The amendment is written in broad and ambiguous language, and it took almost two months for the federal agencies involved to decipher its effect on the Cape Wind process. The Minerals Management Service issued a press release earlier this month with a small paragraph at the bottom that mentioned its new authority over Cape Wind.
Minerals Management Service spokesman Gary Strasburg said the bureau, which for the last four years has been reviewing the project as one of the Corps' cooperating agencies, is pleased with its new lead role.
"We feel like it's a good fit," Mr. Strasburg said this week. "We feel like it's something we can get a hold of and do something good with."
The Minerals Management Service now has until May 2006 to develop regulations to carry out its larger authority over offshore renewable energy projects. It must determine how to identify appropriate sites, seek competitive bids for leases, include other stakeholders in the process and share its lease revenues with nearby states.

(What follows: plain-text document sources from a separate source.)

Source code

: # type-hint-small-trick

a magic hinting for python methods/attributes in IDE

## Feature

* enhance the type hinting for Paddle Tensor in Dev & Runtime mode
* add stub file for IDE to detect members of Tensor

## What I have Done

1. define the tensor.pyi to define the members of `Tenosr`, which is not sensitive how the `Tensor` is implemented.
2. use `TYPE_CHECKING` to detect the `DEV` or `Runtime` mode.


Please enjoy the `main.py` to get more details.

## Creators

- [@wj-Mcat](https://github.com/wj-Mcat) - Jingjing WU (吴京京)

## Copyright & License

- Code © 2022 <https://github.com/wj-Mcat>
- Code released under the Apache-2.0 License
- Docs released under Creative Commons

Meanwhile, the Cape Wind permitting process has, for all intents and purposes, halted in mid-stream.
The Army Corps stopped reviewing the roughly 4,200 public comments it received last winter about its Cape Wind draft environmental impact statement, and is now transferring those comments to the Minerals Management Service, which will determine what additional information may be needed. The Corps will remain involved in the process with a reduced role.
Mr. Strasburg said Minerals Management Service hopes to streamline the transition and pick up where the Army Corps left off, but he acknowledged that the regulatory shift will result in at least short-term delays to the project, and more supplemental studies could be required.
The draft statement released by the Corps almost exactly one year ago was widely favorable to Cape Wind, but the Minerals Management Service and other Interior Department bureaus - including the U.S. Fish and Wildlife Service, National Park Service and U.S. Geological Survey - were highly critical of the statement.
Dr. Rodney E. Cluck of the Minerals Management Service's Environmental Assessment Branch questioned the objectivity of an early version of Corps' review, and in the Interior Department's official written comments to the Corps last February, other bureaus called the draft statement inaccurate, misleading and inadequate.
In its official comments, the Minerals Management Service also suggested that Cape Wind should have conducted a three-year, year-round study of bird species. Additional bird studies pose one of the longest potential delays to the project's permitting process.
Supporters and opponents of the project are now waiting to see how the Minerals Management Service handles its new role.
"We're anxious to see how they go about the process," Mr. Forest said. "We have received numerous verbal assurances from Department of Interior and the Minerals Management Service that they will be quite judicious as to how they exercise this authority and will act aggressively to be responsible stewards of the marine environment."
Cape Wind officials have said that every day of delay makes their project more expensive and reduces its benefits to residents of the region. The estimated project cost is at least $800 million and growing. Developers estimate the proposed 130 wind turbines would produce enough electricity to power roughly three-quarters of the Cape and Islands.
"We acknowledge there might be a temporary blip on the schedule - it's inevitable in the hand-over from one agency to another," Mr. Rodgers said. "But we're hoping that the Minerals Management Service is going to be able to hit the ground running and eventually reach the point that has been our goal along - where the regulatory agency has all the information needed to make a decision in the public interest," he continued.
"Because we're confident that if we can get to that point, it's going to be a no-brainer."